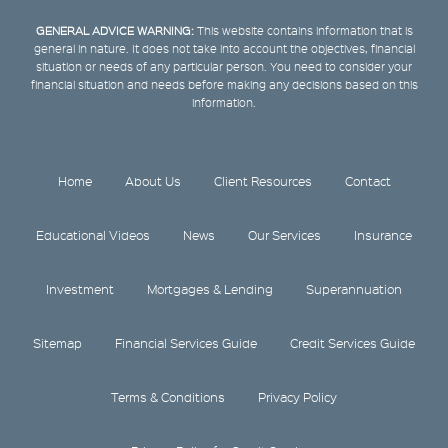
GENERAL ADVICE WARNING:
This website contains information that is
general in nature. It does not take into account the objectives, financial
situation or needs of any particular person. You need to consider your
financial situation and needs before making any decisions based on this
information.
Home
About Us
Client Resources
Contact
Educational Videos
News
Our Services
Insurance
Investment
Mortgages & Lending
Superannuation
Sitemap
Financial Services Guide
Credit Services Guide
Terms & Conditions
Privacy Policy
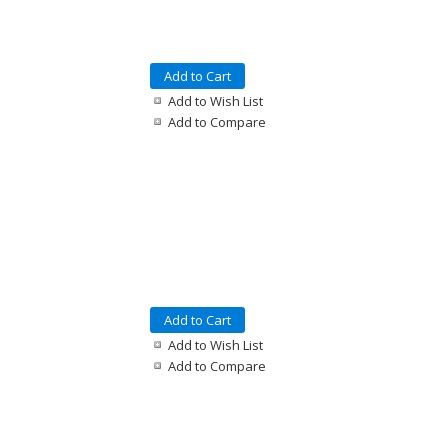
Add to Cart
Add to Wish List
Add to Compare
Add to Cart
Add to Wish List
Add to Compare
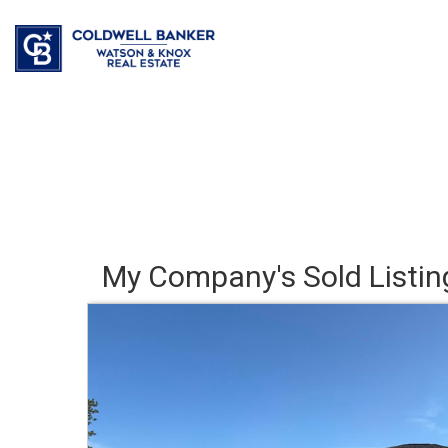
My Company's Sold Listin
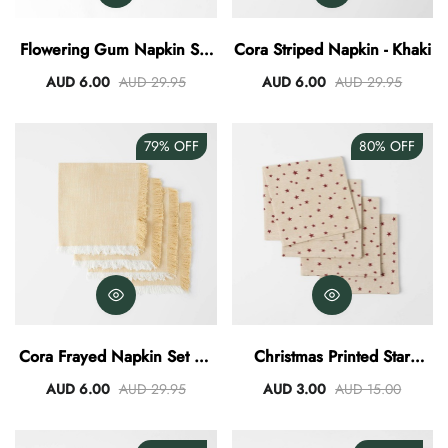
AUD 0.00
AUD 3.00
Flowering Gum Napkin Set
Cora Striped Napkin - Khaki
Of 4
AUD 6.00
AUD 29.95
AUD 6.00
AUD 29.95
79%
OFF
80%
OFF
Cora Frayed Napkin Set Of
Christmas Printed Star
4 - Butter Yellow
Napkin Set Of 4
AUD 6.00
AUD 29.95
AUD 3.00
AUD 15.00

══════════════════════════════

• _Exercise directions_: Give an exact copy of the line containing "Financial Services Guide" and every line after it through the end of the entries. Pictures are to be dropped.

• _Written answer_:
Financial Services Guide
Credit Services Guide
Terms & Conditions
Privacy Policy
Add to Cart
Add to Wish List
Add to Compare
Add to Cart
Add to Wish List
Add to Compare
My Company's Sold Listin
AUD 0.00
AUD 3.00
Flowering Gum Napkin Set
Cora Striped Napkin - Khaki
Of 4
AUD 6.00
AUD 29.95
AUD 6.00
AUD 29.95
79%
OFF
80%
OFF
Cora Frayed Napkin Set Of
Christmas Printed Star
4 - Butter Yellow
Napkin Set Of 4
AUD 6.00
AUD 29.95
AUD 3.00
AUD 15.00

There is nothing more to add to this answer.